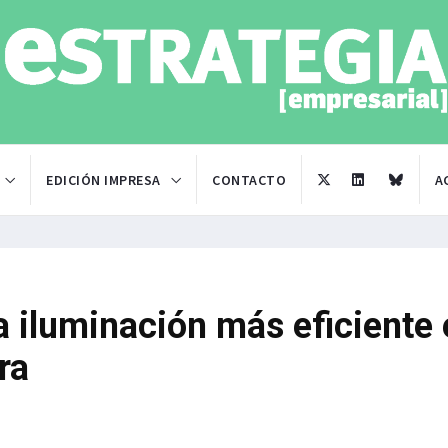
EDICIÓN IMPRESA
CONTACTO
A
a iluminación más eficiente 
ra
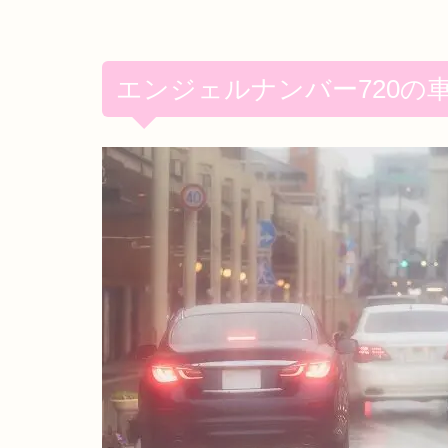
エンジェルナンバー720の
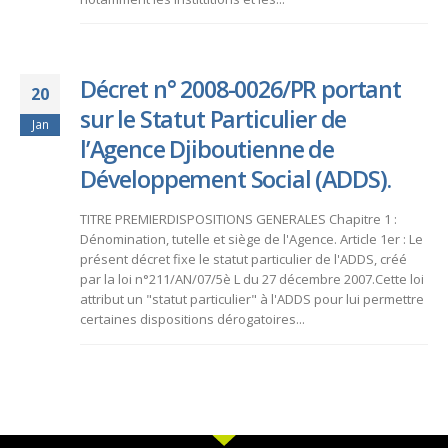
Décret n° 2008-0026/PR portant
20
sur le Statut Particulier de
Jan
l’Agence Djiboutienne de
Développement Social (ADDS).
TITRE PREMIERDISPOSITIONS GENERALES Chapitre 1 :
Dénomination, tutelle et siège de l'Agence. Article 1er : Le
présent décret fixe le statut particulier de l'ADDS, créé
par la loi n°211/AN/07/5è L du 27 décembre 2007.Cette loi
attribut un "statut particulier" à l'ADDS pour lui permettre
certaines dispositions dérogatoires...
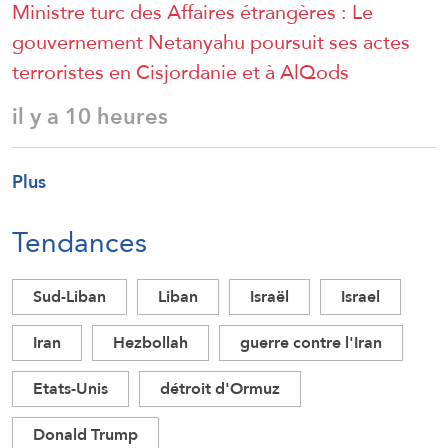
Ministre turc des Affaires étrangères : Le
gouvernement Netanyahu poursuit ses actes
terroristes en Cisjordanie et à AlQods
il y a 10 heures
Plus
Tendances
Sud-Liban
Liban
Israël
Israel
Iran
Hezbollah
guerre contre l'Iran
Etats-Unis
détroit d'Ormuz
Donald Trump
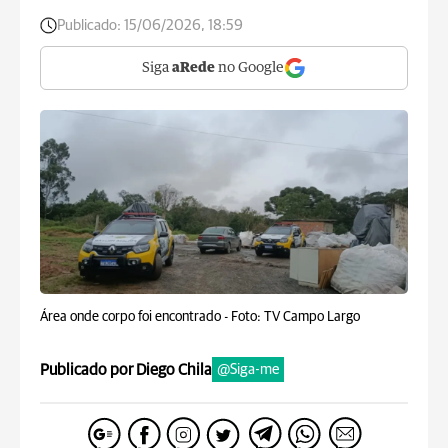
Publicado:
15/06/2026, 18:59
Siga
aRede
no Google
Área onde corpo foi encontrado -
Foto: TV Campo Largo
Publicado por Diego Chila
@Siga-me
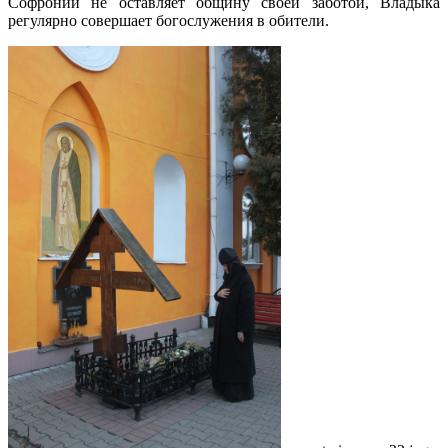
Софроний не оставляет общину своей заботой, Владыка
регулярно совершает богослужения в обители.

■ **Task brief**: Could you copy each line from the listing that has the word "Agence" in it?

■ **Expected output**:
l’Agence Djiboutienne de
Dénomination, tutelle et siège de l'Agence. Article 1er : Le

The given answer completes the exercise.